From the keyterms prompting text below, reproduce verbatim the passage that begins with the words "Keyword count limits" and ends with "more than lowercase)".

Text section
● ● ● ● ●

Keyterms Prompting

Keyterms prompting allows you to provide up to 1,000 words or phrases (maximum 6 words per phrase) using the keyterms_prompt parameter to improve transcription accuracy for those terms and related variations or contextually similar phrases.

Here is an example showing how you can use keyterms prompting to improve transcription accuracy for a name with distinctive spelling and formatting.

Without keyterms prompting:

Hi, this is Kelly Byrne Donahue

With keyterms prompting:

Hi, this is Kelly Byrne-Donoghue
1import requests
2import time
3
4base_url = "https://api.assemblyai.com"
5headers = {"authorization": "<YOUR_API_KEY>"}
6
7data = {
8 "audio_url": "https://assemblyaiassets.com/audios/keyterms_prompting.wav",
9 "language_detection": True,
10 "speech_models": ["universal-3-pro", "universal-2"],
11 "keyterms_prompt": ["Kelly Byrne-Donoghue"]
12}
13
14response = requests.post(base_url + "/v2/transcript", headers=headers, json=data)
15
16if response.status_code != 200:
17 print(f"Error: {response.status_code}, Response: {response.text}")
18 response.raise_for_status()
19
20transcript_response = response.json()
21transcript_id = transcript_response["id"]
22polling_endpoint = f"{base_url}/v2/transcript/{transcript_id}"
23
24while True:
25 transcript = requests.get(polling_endpoint, headers=headers).json()
26 if transcript["status"] == "completed":
27 print(transcript["text"])
28 break
29 elif transcript["status"] == "error":
30 raise RuntimeError(f"Transcription failed: {transcript['error']}")
31 else:
32 time.sleep(3)
Keyword count limits

While we support up to 1000 key words and phrases, actual capacity may be lower due to internal tokenization and implementation constraints. Key points to remember:

  • Each word in a multi-word phrase counts towards the 1000 keyword limit
  • Capitalization affects capacity (uppercase tokens consume more than lowercase)

● ● ● ● ●

Recorded data

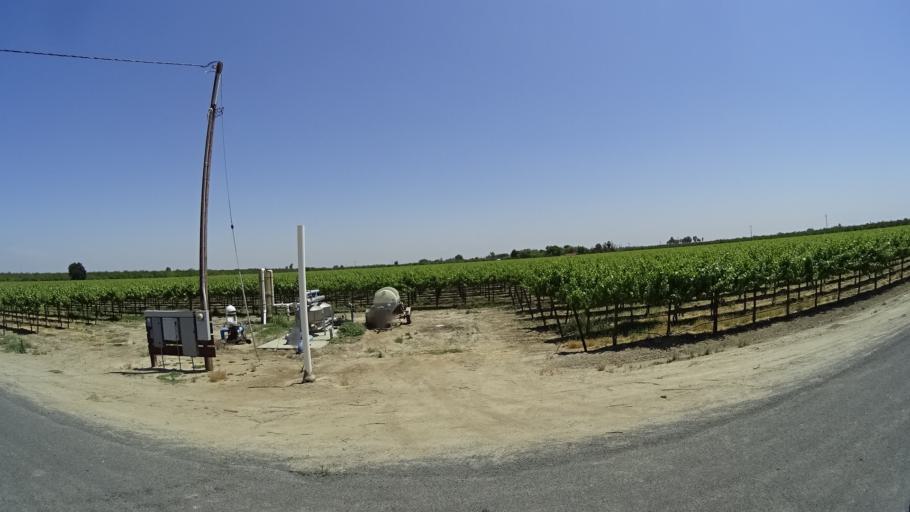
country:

● ● ● ● ●

Task answer
Keyword count limits

While we support up to 1000 key words and phrases, actual capacity may be lower due to internal tokenization and implementation constraints. Key points to remember:

  • Each word in a multi-word phrase counts towards the 1000 keyword limit
  • Capitalization affects capacity (uppercase tokens consume more than lowercase)